The study, published today in the Proceedings of the National Academy of Sciences, found that subglacial lakes in Antarctica and streams emerging from under the Greenland Ice Sheet contain trace elements including iron, which has long been considered a necessary nutrient to feed phytoplankton, microscopic marine algae that act as a counterweight to global warming because they pull carbon dioxide out of the atmosphere.

“This is probably the first attempt to look at the whole suite of both nutrients and micronutrients in subglacial lakes at the same time,” said Berry Lyons, a co-principal investigator on the study, a professor of earth sciences, a university distinguished scholar at The Ohio State University and Sustainability Institute affiliated faculty.

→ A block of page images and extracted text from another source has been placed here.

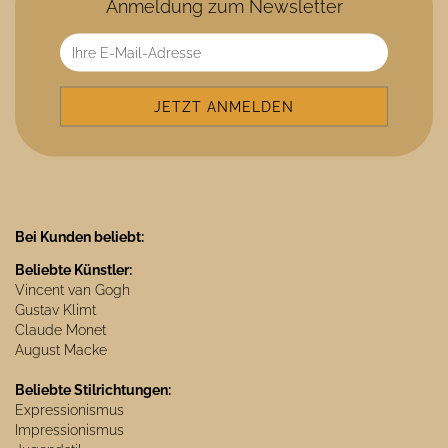
Anmeldung zum Newsletter
Bei Kunden beliebt:
Beliebte Künstler:
Vincent van Gogh
Gustav Klimt
Claude Monet
August Macke
Beliebte Stilrichtungen:
Expressionismus
Impressionismus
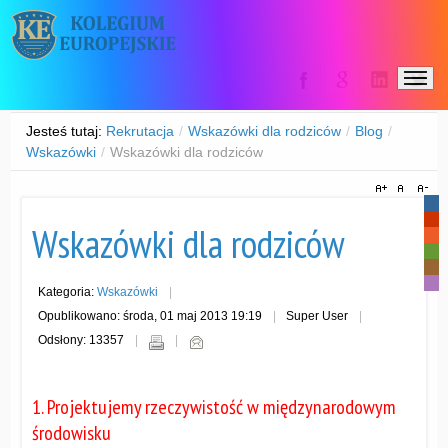
Jesteś tutaj:
Rekrutacja
/
Wskazówki dla rodziców
/
Blog
/
Wskazówki
/
Wskazówki dla rodziców
-
-
Wskazówki dla rodziców
-
-
-
-
Kategoria:
Wskazówki
Opublikowano: środa, 01 maj 2013 19:19
Super User
Odsłony: 13357
1. Projektujemy rzeczywistość w międzynarodowym
środowisku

Scientists have known since about 2007 that there are lakes draining beneath glaciers in Antarctica, and that those lakes are naturally occurring phenomena, not caused by climate change. But this study shows that the water contained in subglacial lakes could affect surrounding oceans, something that had not been previously known.

To understand the contents of the lakes and flowing water that form beneath glaciers, teams drilled into the ice sheet in West Antarctica until they reached the lake below, and sampled meltwater flowing out from under Leverett Glacier in Greenland. The lake they drilled to in Antarctica, Mercer Subglacial Lake, is named for the late John Mercer, a glaciologist at Ohio State and the Ohio State Byrd Polar and Climate Center’s first senior research scientist. The lake is about 500 miles from the South Pole; the glacier above it is a little more than a kilometer thick.